This finding reflects the fact that men are less likely than women to consult for most conditions (e.g. Courtenay, 1998), and for mental health and emotional problems specifically (Canetto & Sakinofsky, 1998). The reasons for this can be traced back to the way in which norms of masculinity are constructed to include a denial of pain, emotional sensitivity and anxiety. Thus, in much the same way as, say, some men store and use firearms as a demonstration of masculinity, others may dismiss their healthcare needs on the same grounds. Asking for help, even in the face of possible suicide, may be viewed as feminine behaviour, and if men are to live up to expectations of strength and independence, they are required to ‘sort out’ their mental and physical problems on their own (Courtenay, 2000).
Consider, for example, the way in which women and men relate to depression, which is known to be an important factor in suicidal behaviour. Because symptoms of mental illness are perceived as inconsistent with a masculine identity, men’s response to depression often involves social withdrawal (including hiding symptoms from others), unwillingness to consult healthcare professionals, and a denial of symptoms (Canetto & Sakinofsky, 1998). As Warren (1983, p.151) explains, ‘The linkage between depression and femininity may provide men with the strongest motivation to hide their depression from others.’ Instead, men may rely on norm-congruent behaviour, including aggressiveness and alcohol or substance misuse, to reassert their masculine identities, rather than seek medical help (Canetto & Sakinofsky, 1998).
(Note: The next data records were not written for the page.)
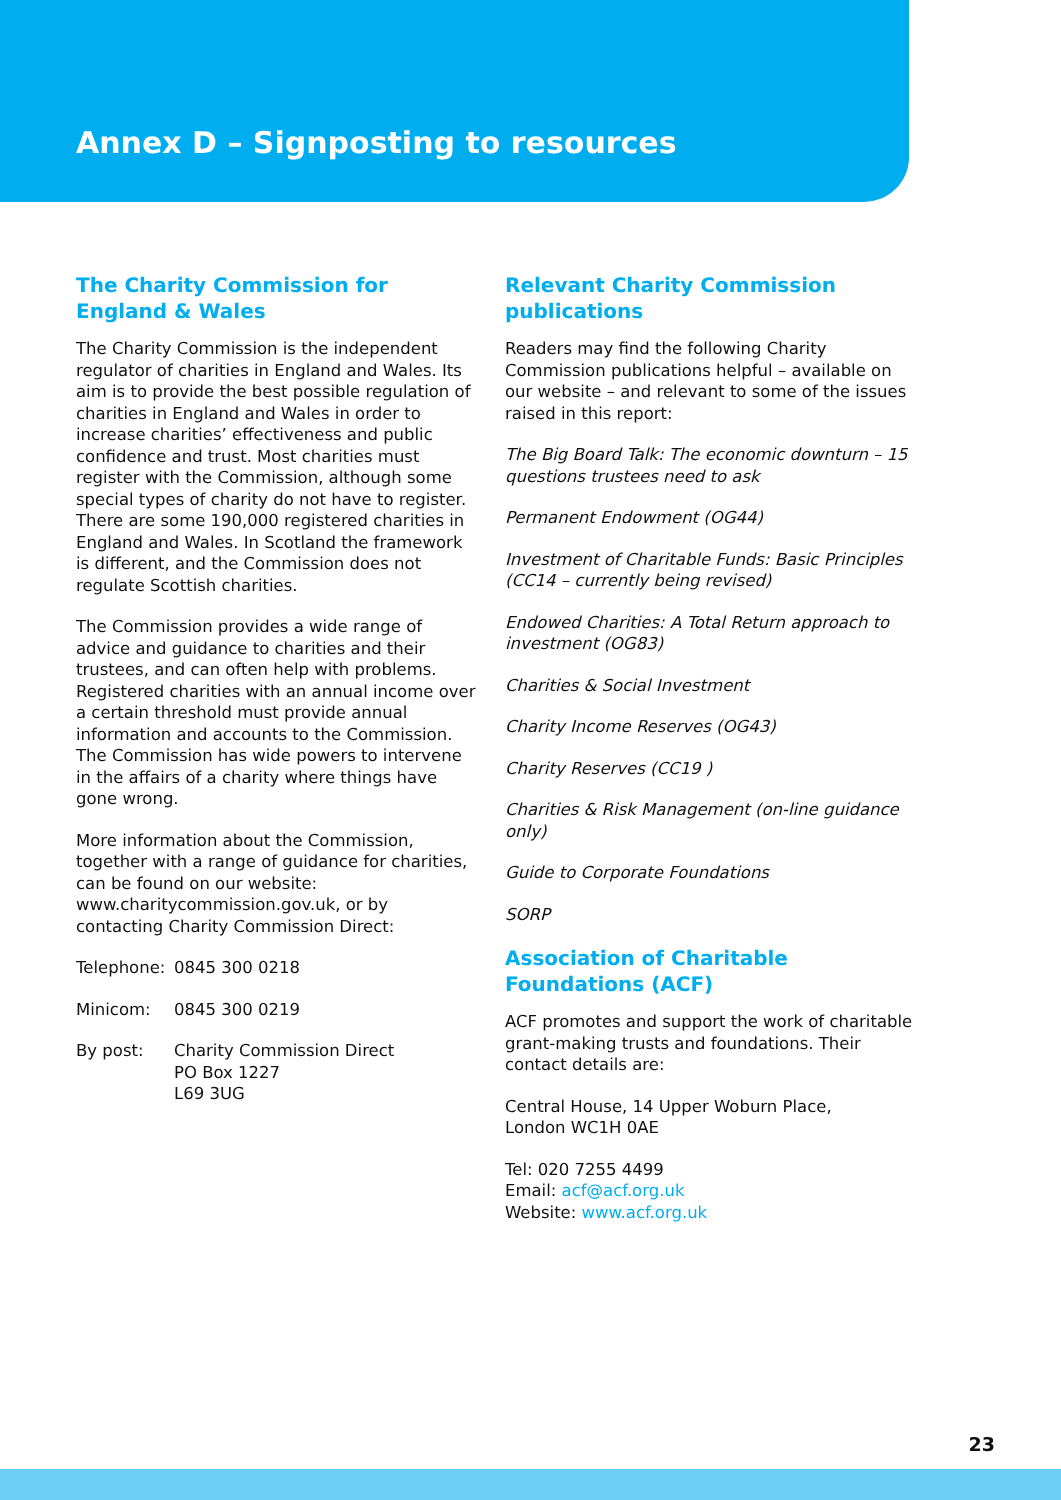Annex D – Signposting to resources
The Charity Commission for England & Wales
The Charity Commission is the independent regulator of charities in England and Wales. Its aim is to provide the best possible regulation of charities in England and Wales in order to increase charities’ effectiveness and public confidence and trust. Most charities must register with the Commission, although some special types of charity do not have to register. There are some 190,000 registered charities in England and Wales. In Scotland the framework is different, and the Commission does not regulate Scottish charities.
The Commission provides a wide range of advice and guidance to charities and their trustees, and can often help with problems. Registered charities with an annual income over a certain threshold must provide annual information and accounts to the Commission. The Commission has wide powers to intervene in the affairs of a charity where things have gone wrong.
More information about the Commission, together with a range of guidance for charities, can be found on our website: www.charitycommission.gov.uk, or by contacting Charity Commission Direct:
Telephone: 0845 300 0218
Minicom: 0845 300 0219
By post: Charity Commission Direct
PO Box 1227
L69 3UG
Relevant Charity Commission publications
Readers may find the following Charity Commission publications helpful – available on our website – and relevant to some of the issues raised in this report:
The Big Board Talk: The economic downturn – 15 questions trustees need to ask
Permanent Endowment (OG44)
Investment of Charitable Funds: Basic Principles (CC14 – currently being revised)
Endowed Charities: A Total Return approach to investment (OG83)
Charities & Social Investment
Charity Income Reserves (OG43)
Charity Reserves (CC19 )
Charities & Risk Management (on-line guidance only)
Guide to Corporate Foundations
SORP
Association of Charitable Foundations (ACF)
ACF promotes and support the work of charitable grant-making trusts and foundations. Their contact details are:
Central House, 14 Upper Woburn Place,
London WC1H 0AE
Tel: 020 7255 4499
Email: acf@acf.org.uk
Website: www.acf.org.uk
23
It should not come as a surprise, therefore, to find that alcohol and substance misuse occurs more frequently prior to suicide among men than among women (Groves & Sher, 2005). For instance, studies have shown that depression as a comorbid condition of alcohol consumption is higher among men who complete suicide than it is among the general population or among women (e.g. Murphy, 1998). Some commentators have highlighted the way in which alcohol consumption, in particular, is conceived as a gender-appropriate behaviour for men (Courtenay, 2000).
Social support and employment
As we noted above, an important aspect of hegemonic masculinities, at least in the West, includes limited modes of emotional expressiveness, a higher threshold for emotional sensitivity and a denial of weakness, especially because to do the opposite would imply a loss of status and control (Bohan, 1993). These gendered behaviours also influence more general suicide-related factors among men. For one thing, the risk of suicide in relation to being married is lower for men than it is for women – the widowed, divorced and separated and those living alone have higher suicide rates than married adults, but higher risks are experienced by non-married men compared to non-married women (Luoma & Pearson, 2002).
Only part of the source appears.